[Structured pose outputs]
=== Section Start ===

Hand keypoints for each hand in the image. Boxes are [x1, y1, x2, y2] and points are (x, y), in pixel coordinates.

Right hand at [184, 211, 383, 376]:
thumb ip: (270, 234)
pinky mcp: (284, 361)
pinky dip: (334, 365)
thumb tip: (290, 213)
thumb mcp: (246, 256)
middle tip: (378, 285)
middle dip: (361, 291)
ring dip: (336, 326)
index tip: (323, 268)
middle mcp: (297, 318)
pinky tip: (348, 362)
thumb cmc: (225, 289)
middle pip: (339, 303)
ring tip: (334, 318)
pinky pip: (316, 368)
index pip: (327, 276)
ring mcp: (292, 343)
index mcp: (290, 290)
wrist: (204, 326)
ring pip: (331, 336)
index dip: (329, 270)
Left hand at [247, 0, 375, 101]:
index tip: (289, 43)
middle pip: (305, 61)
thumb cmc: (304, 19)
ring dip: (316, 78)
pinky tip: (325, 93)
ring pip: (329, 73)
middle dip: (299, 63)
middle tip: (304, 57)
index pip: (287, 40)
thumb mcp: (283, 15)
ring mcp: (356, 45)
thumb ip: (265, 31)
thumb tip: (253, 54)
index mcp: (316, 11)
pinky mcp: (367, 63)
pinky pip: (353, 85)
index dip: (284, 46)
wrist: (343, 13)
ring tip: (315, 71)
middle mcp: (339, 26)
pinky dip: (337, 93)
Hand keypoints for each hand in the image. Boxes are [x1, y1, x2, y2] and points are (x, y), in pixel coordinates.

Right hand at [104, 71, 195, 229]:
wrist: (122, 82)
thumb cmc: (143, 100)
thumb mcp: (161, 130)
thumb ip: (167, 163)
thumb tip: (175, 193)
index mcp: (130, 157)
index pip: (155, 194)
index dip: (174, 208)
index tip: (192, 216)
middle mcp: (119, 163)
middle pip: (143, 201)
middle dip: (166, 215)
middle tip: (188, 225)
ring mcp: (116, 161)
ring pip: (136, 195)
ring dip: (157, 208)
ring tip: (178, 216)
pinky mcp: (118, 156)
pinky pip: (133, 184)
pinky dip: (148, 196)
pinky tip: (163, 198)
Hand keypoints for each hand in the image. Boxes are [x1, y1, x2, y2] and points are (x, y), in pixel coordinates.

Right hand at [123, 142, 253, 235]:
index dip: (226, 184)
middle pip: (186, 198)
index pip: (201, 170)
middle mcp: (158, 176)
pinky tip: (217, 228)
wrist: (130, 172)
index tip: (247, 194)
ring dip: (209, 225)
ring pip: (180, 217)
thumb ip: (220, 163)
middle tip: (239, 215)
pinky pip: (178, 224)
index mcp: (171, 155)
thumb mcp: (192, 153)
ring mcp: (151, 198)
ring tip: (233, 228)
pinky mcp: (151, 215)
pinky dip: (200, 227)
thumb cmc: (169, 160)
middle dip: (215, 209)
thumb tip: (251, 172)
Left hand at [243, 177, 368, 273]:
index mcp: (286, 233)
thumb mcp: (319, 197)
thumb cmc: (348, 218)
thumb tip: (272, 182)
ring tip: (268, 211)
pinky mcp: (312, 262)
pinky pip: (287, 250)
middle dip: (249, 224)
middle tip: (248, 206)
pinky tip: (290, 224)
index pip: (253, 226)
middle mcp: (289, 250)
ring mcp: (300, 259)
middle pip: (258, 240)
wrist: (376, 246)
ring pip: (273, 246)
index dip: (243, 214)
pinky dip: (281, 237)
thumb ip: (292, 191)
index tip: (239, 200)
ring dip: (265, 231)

=== Section End ===

- How to complete this task
In the data above, find the line that contains "pinky tip: (348, 362)", then reproduce exactly every line from the first line through that line.

- Exercise answer
Hand keypoints for each hand in the image. Boxes are [x1, y1, x2, y2] and points are (x, y), in pixel coordinates.

Right hand at [184, 211, 383, 376]:
thumb ip: (270, 234)
pinky mcp: (284, 361)
pinky dip: (334, 365)
thumb tip: (290, 213)
thumb mcp: (246, 256)
middle tip: (378, 285)
middle dip: (361, 291)
ring dip: (336, 326)
index tip: (323, 268)
middle mcp: (297, 318)
pinky tip: (348, 362)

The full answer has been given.